The energy shared within a REC, which is defined as the minimum on an hourly basis between the electricity produced by the renewable energy sources and the electricity supplied from the grid to members of a REC, enables the establishment of virtual self-consumption that brings both environmental and economic benefits to REC members.
The participants in the energy community can take on these roles: Producers, consumers, and prosumers, who are both producers and consumers.
An important challenge in the design and operation of energy communities is the effective alignment of energy demand and production [2, 3]. The community must be designed to maximise the self-consumption of renewable energy.
However, due to the intermittent nature of renewable sources and the absence of storage systems, the alignment between generation and demand largely depends on the consumption patterns of its members. To increase energy sharing, members with diverse load profiles must be selected.

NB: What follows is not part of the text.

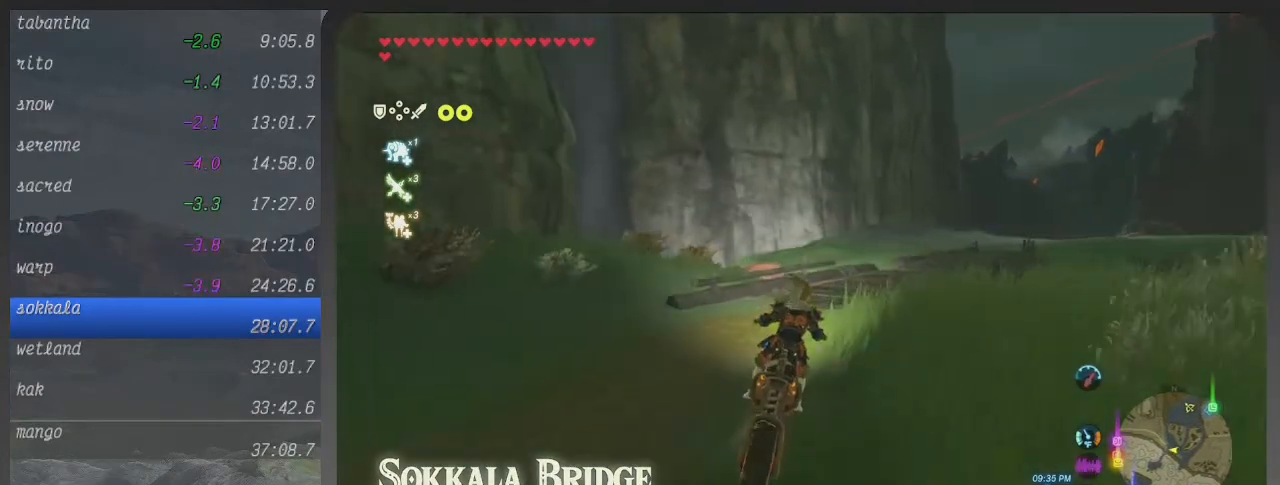
{"buttons": ["B"], "left_stick": "up-right", "right_stick": "center", "events": []}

Lazzari et al. [4] proposed an optimization model based on genetic algorithms that maximize self-consumption, minimize excess solar energy, and achieve the shortest payback period. The optimization model was applied to a case study in Spain.
Volpato et al. [5] presented a novel procedure based on stochastic forecasts that supports decisions regarding the optimal design of multi-energy systems supplying RECs under uncertainties in solar irradiance and users’ energy demand.
Cosic et al. [6] developed an optimization model for REC based on mixed-integer linear programming, which accounts for distributed photovoltaic systems, energy storage systems, different electricity tariff scenarios, and market signals. The optimisation model was applied to three case studies in Austria.
Laurini et al. [7] also presented an optimization model based on mixed-integer linear programming, which enables defining the optimal configuration of a REC, identifying the most suitable technologies, and selecting members. The optimisation model was applied to a case study in Italy.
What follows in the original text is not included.